• Hospital-acquired (nosocomial) infection;
  • intensive care unit;
  • Pseudomonas aeruginosa;
  • surveillance;
  • urinary tract infection


  1. Top of page
  2. Abstract
  3. Transparency Declaration
  4. References

Clin Microbiol Infect 2012; 18: E13–E15


Individual and ward risk factors for P. aeruginosa-induced urinary tract infection in the case of nosocomial urinary tract infection in the intensive care unit were determined with hierarchical (multilevel) logistic regression. The 2004–2006 prospective French national intensive care unit nosocomial infection surveillance dataset was used and 3252 patients with urinary tract infection were included; 16% were infected by P. aeruginosa. Individual risk factors were male sex, duration of stay, antibiotics at admission and transfer from another intensive care unit. Ward risk factors were patient turnover and incidence of P. aeruginosa-infected patients.

Rates of urinary tract infection (UTI) remain high in intensive care units (ICUs) despite major advance in infection control measures and antimicrobial therapy [1–3]. Pseudomonas aeruginosa UTIs are associated with high mortality and morbidity and require the use of a limited number of antibiotics [1,4]. A delay in administration of effective therapy may cause severe adverse outcomes and overuse of anti-Pseudomonal agents may lead to increased resistance rates and limit future treatment options [5,6]. Therefore, in the case of a nosocomial UTI, it would be useful for empirical therapy to distinguish between patients with and without P. aeruginosa. This study investigated patient and ICU (ward) risk factors for P. aeruginosa-induced UTI in nosocomial UTI.

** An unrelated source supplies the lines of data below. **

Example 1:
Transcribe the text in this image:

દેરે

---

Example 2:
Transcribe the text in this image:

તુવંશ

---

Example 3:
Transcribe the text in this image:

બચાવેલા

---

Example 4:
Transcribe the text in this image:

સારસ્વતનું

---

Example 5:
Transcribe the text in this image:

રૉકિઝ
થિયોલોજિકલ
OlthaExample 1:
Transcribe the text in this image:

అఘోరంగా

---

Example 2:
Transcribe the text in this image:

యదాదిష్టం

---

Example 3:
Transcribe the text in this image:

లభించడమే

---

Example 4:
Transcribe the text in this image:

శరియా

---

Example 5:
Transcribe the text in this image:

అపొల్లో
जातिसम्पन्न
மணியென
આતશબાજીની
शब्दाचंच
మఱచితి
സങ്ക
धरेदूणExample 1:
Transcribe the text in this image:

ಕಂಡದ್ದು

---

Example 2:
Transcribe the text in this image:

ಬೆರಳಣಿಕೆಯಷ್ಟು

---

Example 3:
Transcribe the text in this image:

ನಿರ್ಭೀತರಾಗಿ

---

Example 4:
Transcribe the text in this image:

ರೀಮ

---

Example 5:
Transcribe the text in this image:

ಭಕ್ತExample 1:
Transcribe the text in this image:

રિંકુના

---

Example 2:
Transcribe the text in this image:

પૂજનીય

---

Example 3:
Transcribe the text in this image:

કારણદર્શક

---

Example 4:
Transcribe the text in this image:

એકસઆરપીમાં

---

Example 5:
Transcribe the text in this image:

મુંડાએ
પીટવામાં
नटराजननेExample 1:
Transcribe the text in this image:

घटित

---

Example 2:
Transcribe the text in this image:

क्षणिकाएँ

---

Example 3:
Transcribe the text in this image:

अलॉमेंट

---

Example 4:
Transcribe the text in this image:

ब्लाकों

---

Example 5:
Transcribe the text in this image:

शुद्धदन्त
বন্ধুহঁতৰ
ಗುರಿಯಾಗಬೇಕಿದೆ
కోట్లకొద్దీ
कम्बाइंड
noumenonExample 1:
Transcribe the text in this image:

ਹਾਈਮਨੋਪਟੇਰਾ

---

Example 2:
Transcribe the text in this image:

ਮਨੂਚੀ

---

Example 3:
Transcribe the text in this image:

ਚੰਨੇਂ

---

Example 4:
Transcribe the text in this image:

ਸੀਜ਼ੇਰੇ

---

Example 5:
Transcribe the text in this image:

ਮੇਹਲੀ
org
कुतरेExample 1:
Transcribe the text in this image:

The national French nosocomial infection surveillance in the ICU (REA-RAISIN: REAnimation Réseau d’Alerte Investigation et Surveillance des Infections Nosocomiales) 2004–2006 dataset was used [7]. Participating ICUs prospectively collected four nosocomial infections (pneumonia, UTI, catheter-related infection and bacteraemia) with micro-organism and drug resistance patterns. Patients admitted for more than 48 h were included and followed-up until discharge. On admission, the following patient characteristics were collected: age, gender, diagnosis (medical, surgical), immunodeficiency status, Simplified Acute Physiology Score (SAPS II score), antibiotic treatment and trauma. Information on where the patient came from was also collected (origin from another ICU, medical or surgical unit or from home). Invasive devices (mechanical ventilation, urinary catheter, central vascular catheter) were recorded daily during the ICU stay. The number of beds and the type of ICU (medical, surgical and polyvalent, i.e. medical and surgical) were collected for each ICU. Monthly patient turnover in the ICU was calculated from the ratio of the number of patients admitted per month to the number of beds in the ICU; the mean incidence of P. aeruginosa-infected patients was calculated from the ratio of the number of patients with a P. aeruginosa infection (not only UTI) to the total number of patients (percentage).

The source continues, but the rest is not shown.